Today I lost my cat Rei. He was the friendliest cat I’ve ever had, in his own way.

He wasn’t the type to come up and ask for pets. He usually kept his distance, like he had his own rules. But whenever I did reach out to him, he would allow it. No scratching, no biting, just calm. He trusted me in a quiet way. That meant more to me than any overly clingy cat.

He had this habit of sitting outside and just looking at me through the door. Not asking to come in, not making a fuss. Just watching, like he wanted company without needing anything. I’d talk to him sometimes and he’d just stay there, listening. That was our thing.

Yesterday he wasn’t feeling well so we brought him to the vet. Today he’s gone. The vet said it was likely due to extreme heat. It still doesn’t feel real.

I keep thinking I should have taken care of him sooner. He was always lively, always hunting, always doing his own thing under the sun. But the last day I saw him, it felt like he was trying to hold it together. I didn’t think it would end like this.

He was only with us for about two years. Still young. It feels like he didn’t get to live out what he was supposed to be.

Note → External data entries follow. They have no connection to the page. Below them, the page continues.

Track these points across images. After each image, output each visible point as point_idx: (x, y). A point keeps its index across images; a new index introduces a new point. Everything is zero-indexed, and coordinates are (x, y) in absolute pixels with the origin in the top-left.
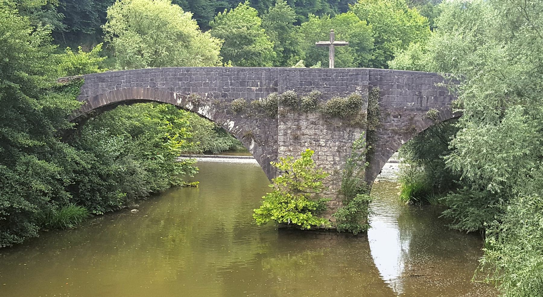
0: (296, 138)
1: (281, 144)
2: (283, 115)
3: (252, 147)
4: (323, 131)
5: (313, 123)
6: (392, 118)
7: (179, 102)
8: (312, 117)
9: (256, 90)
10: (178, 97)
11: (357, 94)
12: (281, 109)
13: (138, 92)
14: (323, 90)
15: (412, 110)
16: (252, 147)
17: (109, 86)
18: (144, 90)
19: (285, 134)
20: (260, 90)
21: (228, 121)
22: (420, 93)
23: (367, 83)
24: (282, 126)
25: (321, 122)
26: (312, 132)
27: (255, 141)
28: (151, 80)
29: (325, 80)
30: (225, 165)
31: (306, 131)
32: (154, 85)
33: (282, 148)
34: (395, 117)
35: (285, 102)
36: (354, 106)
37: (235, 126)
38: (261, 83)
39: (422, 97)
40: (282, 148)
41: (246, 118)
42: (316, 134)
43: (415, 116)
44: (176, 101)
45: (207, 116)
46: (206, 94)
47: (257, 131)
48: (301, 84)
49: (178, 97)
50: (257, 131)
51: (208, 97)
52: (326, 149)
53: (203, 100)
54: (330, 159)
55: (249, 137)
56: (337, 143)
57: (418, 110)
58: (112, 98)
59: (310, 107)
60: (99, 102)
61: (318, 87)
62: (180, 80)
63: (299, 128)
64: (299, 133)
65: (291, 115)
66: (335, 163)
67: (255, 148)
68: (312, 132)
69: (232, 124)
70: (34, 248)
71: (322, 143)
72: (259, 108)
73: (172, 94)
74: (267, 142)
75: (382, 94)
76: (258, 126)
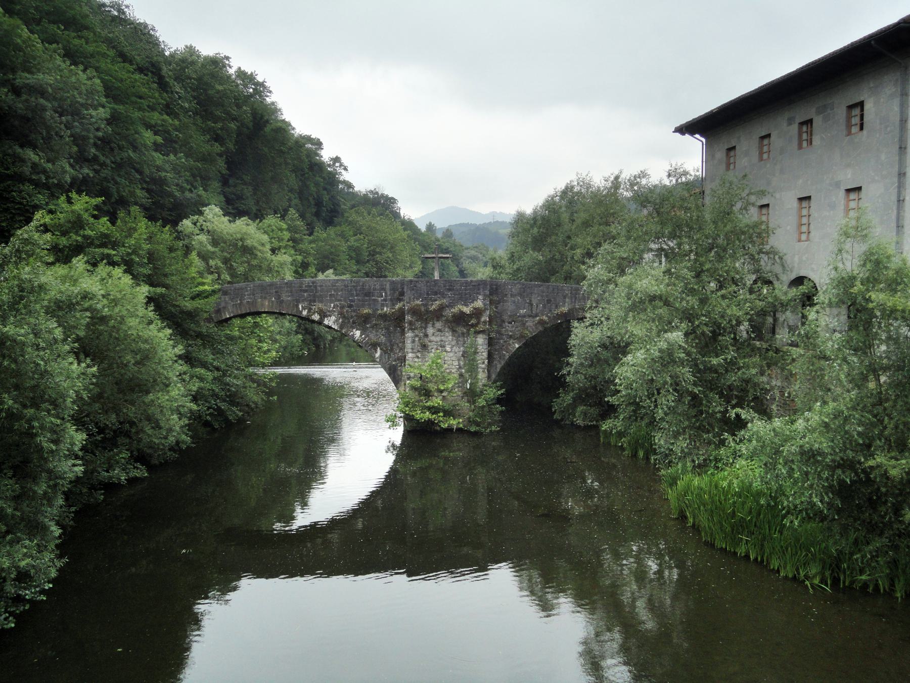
0: (424, 347)
1: (410, 350)
2: (411, 323)
3: (378, 355)
4: (448, 337)
5: (439, 330)
6: (507, 324)
7: (305, 313)
8: (439, 325)
9: (382, 300)
10: (304, 308)
11: (479, 304)
12: (408, 318)
13: (262, 305)
14: (448, 299)
15: (524, 316)
16: (378, 355)
17: (232, 300)
18: (269, 302)
19: (413, 342)
20: (385, 300)
21: (354, 330)
22: (531, 301)
23: (487, 292)
24: (409, 334)
25: (447, 329)
26: (438, 339)
27: (381, 349)
28: (276, 292)
29: (449, 290)
30: (290, 376)
31: (433, 338)
32: (278, 297)
33: (410, 355)
34: (510, 323)
35: (414, 312)
36: (477, 313)
37: (361, 336)
38: (386, 293)
39: (532, 305)
40: (410, 355)
41: (372, 327)
42: (442, 341)
43: (527, 321)
44: (301, 312)
45: (333, 327)
46: (332, 305)
47: (383, 339)
48: (428, 294)
49: (304, 308)
50: (383, 339)
51: (334, 308)
52: (451, 354)
53: (329, 311)
54: (456, 363)
55: (375, 345)
56: (462, 348)
57: (530, 316)
58: (235, 312)
59: (438, 315)
60: (221, 314)
61: (443, 296)
62: (305, 291)
63: (426, 336)
64: (426, 340)
65: (418, 324)
66: (460, 368)
67: (381, 355)
68: (438, 339)
69: (357, 334)
70: (801, 415)
71: (448, 349)
72: (384, 317)
73: (297, 306)
74: (392, 350)
75: (499, 302)
76: (383, 335)
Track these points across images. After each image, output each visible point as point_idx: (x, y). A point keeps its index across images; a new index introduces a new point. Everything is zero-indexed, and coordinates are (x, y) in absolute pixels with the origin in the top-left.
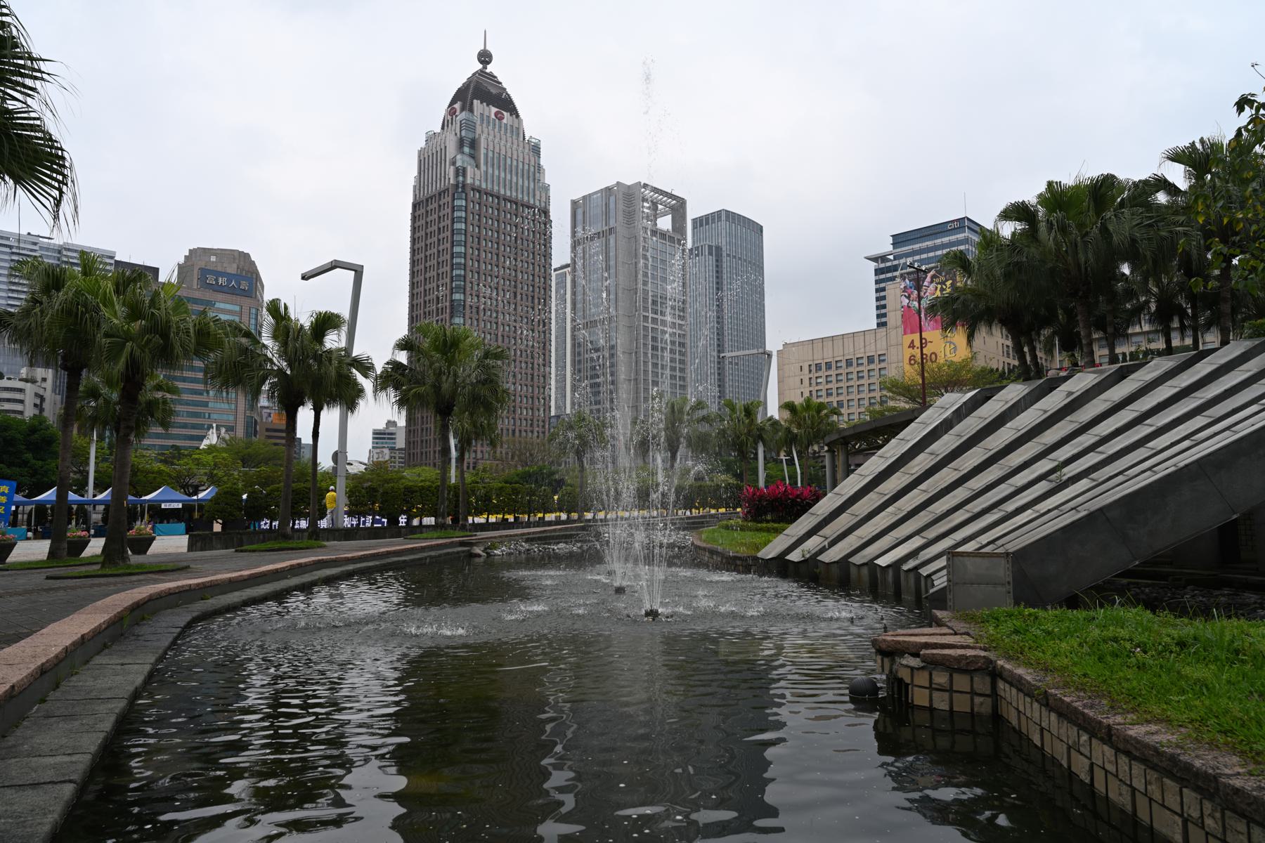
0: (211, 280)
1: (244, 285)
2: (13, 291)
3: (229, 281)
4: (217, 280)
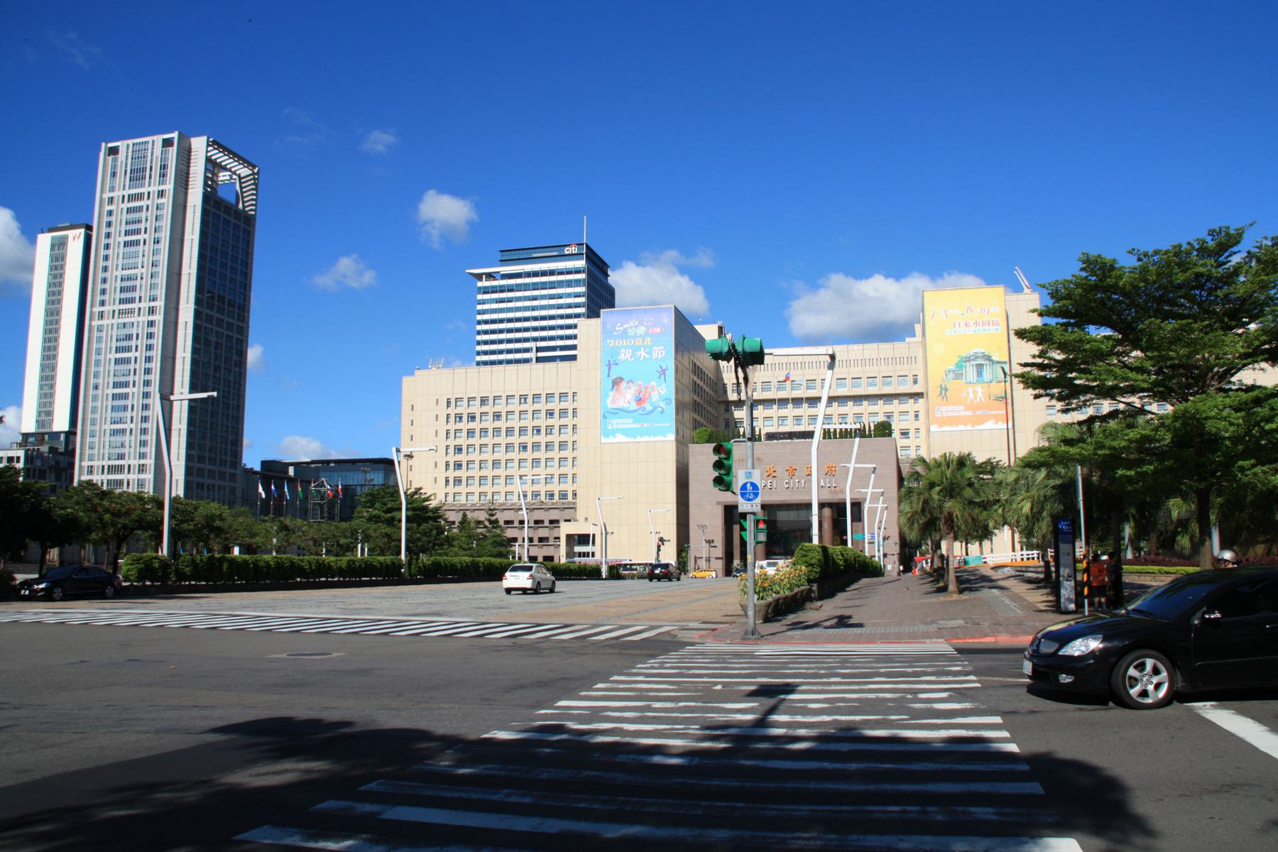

He loved hunting, being out in the sun, and randomly meowing at me like he had something important to say. Because of how much time he spent outside, his fur started to change. He wasn’t a pure black cat anymore. He had this kind of faded, sun-touched look. I always thought it made him unique. I loved that about him.

I don’t really know what I’m feeling right now. It hurts, but at the same time it doesn’t fully register. Like something is missing but my brain hasn’t caught up yet.

I just wish I spent more time with him.